First, in Tennessee. The state legislature held a vote to expel three members for simply exercising their rights they have as citizens, (as well as elected representatives), by participating in a peaceful protest over the loss of three young children to yet another shooter. The speaker of the state house said it was “against the rules.” This is where the story gets ugly, like 1950’s ugly. The final vote was: we’ll keep the white lady, but we’ll expel the two black men. Bear in mind, all three participated in the same protest!

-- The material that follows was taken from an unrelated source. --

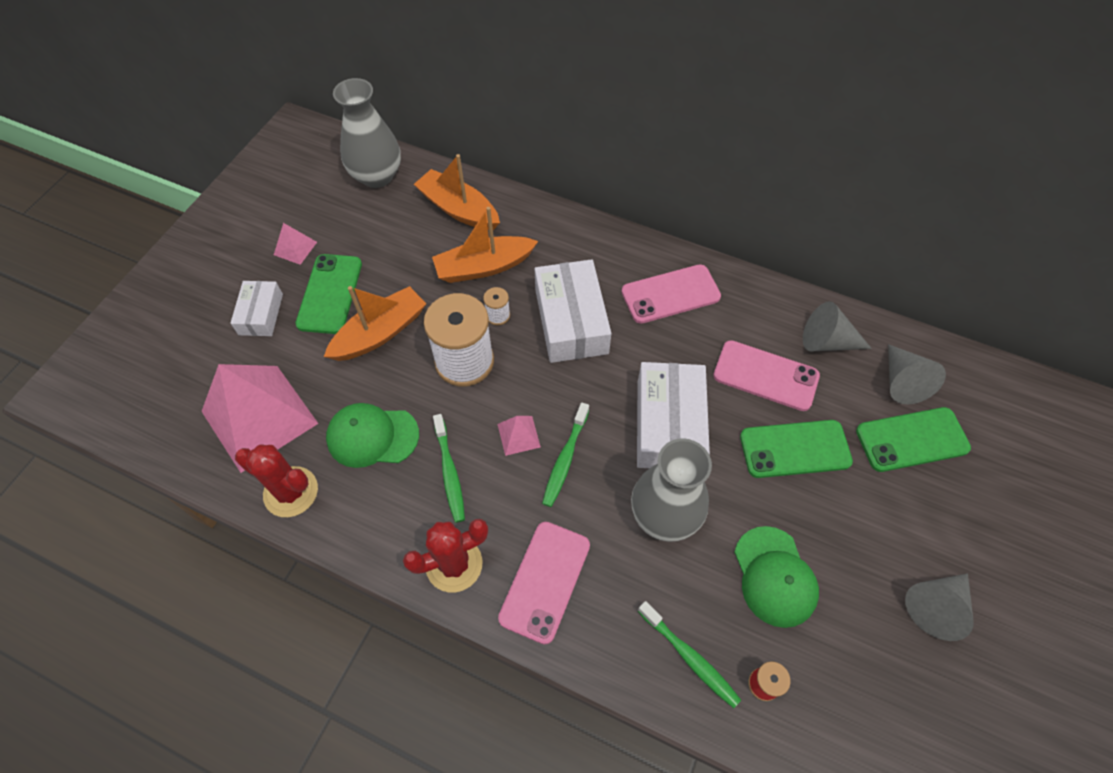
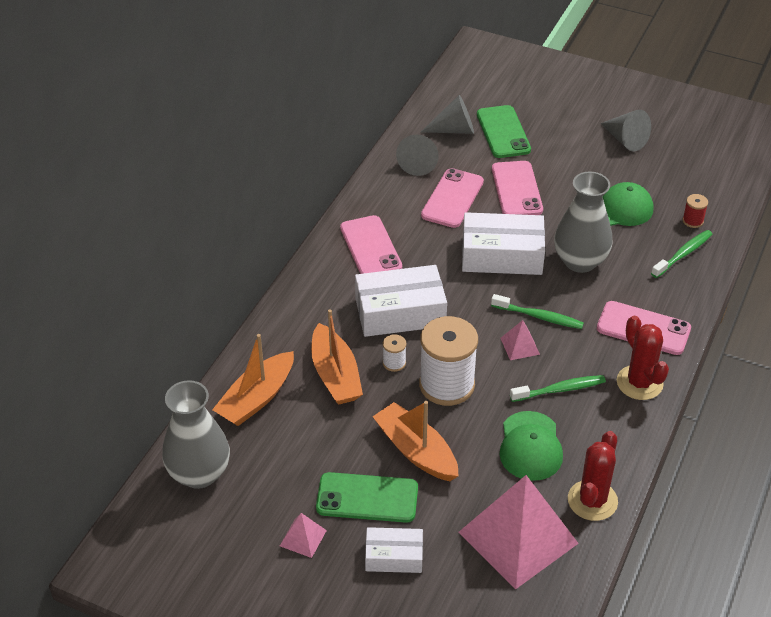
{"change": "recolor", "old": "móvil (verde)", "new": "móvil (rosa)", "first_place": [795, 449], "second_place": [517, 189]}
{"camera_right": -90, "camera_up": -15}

Over the entire history of the legislature, there have been many worse activities that did not result in expulsion, including never expelling a member of the KKK. The speaker’s rendition of the story had chilling overtones suggesting that they were not submissive or as contrite as he felt they should have been, and kept pointing a finger at them in a derogatory manner. I haven’t heard of anything this overtly racist in a long, long time. It makes me ill, and I hope my fellow North Carolinians feel the same, and would never let it happen here.
Shifting south to Florida, events there have equal or even more frightening connections to past history than the actions in Tennessee. Many of my wife’s family members are school teachers, and are absolutely appalled at the way the education system is being manipulated. Besides restrictions on what “history” can be taught, there is a rapidly growing list of books that are banned.
Teachers have to hide books for fear of losing their jobs. “Banned” seems to be the new, socially acceptable version of “burned,” but it is a distinction without a difference. How many important books were burned/banned in Germany in the late 1930s? Have we learned nothing from history? Surely North Carolina will remember history and not repeat the stifling of knowledge in Florida?
Please take time from your busy days to learn from what’s happening in other states and past history. It’s up to us. Will we learn, or go back to a much darker point in time?